The Pressures of Gaming

Recently, I have been trying to find the time to join my friends on The Division, a game which is infinitely more enjoyable when playing as a team. I hit level 30 a couple of weeks ago, but am yet to take advantage of it. I just haven’t had the time to get online. Or have I?

Truth be told, I have had plenty of time. But I have found myself making excuses for not playing. I’ve been giving myself more work to do, or more TV programs to watch, mostly just as an alternative to playing. You see, I’m just not that hooked on the game. It’s a fairly decent shooter, and I’m more than competent at it. The game world is beautiful and the actual mechanics are pretty solid. The problem is the grind. I find more and more often with games like this, that if you don’t keep up – you are simply left by the wayside. I had the same problem with Destiny. I was a key part of a fire-team before the expansion: The Taken King launched last September. It coincided with a trip to Canada and I was unable to play for nearly a month. When I returned, my whole crew had done nearly everything and I was left grinding most of it out on my own. Ultimately I didn’t enjoyed this and stopped playing. I think the same thing will happen with The Division very soon.
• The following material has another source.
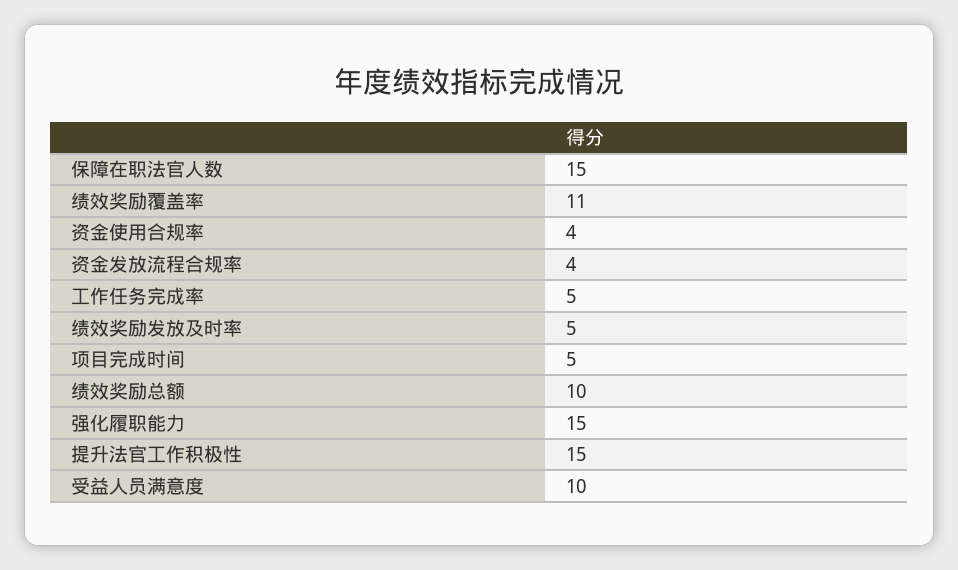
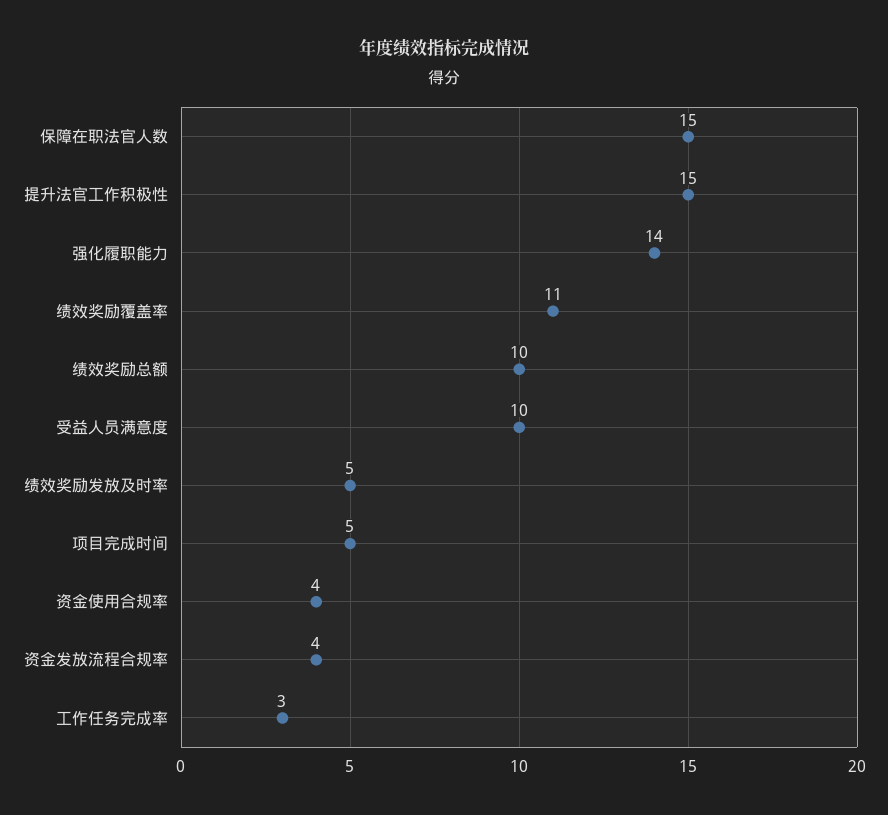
工作任务完成率: 5 -> 3
强化履职能力: 15 -> 14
I used to think that these great social multi-player games were for me. They certainly used to be. But when I look back at the games I have enjoyed the most over the past few months, my taste seems to have changed. Uncharted 4, Firewatch, and Fallout 4 were some of my favourite experiences. I’m now believing that this was simply because I could play them at my own pace and wasn’t feeling pressured to play almost every day and on occasions when I didn’t feel like it. I wasn’t trying to keep up with anyone. I just casually went about my business and that was just fine.

The pressure I feel to play online does not come from my friends. They would totally understand if I said I didn’t want to play on a given night. The pressure comes from myself – to be part of something. To try and change my taste to suit the masses. It’s time to stop trying to become the game player I think I should be and instead enjoy being the gamer that I am!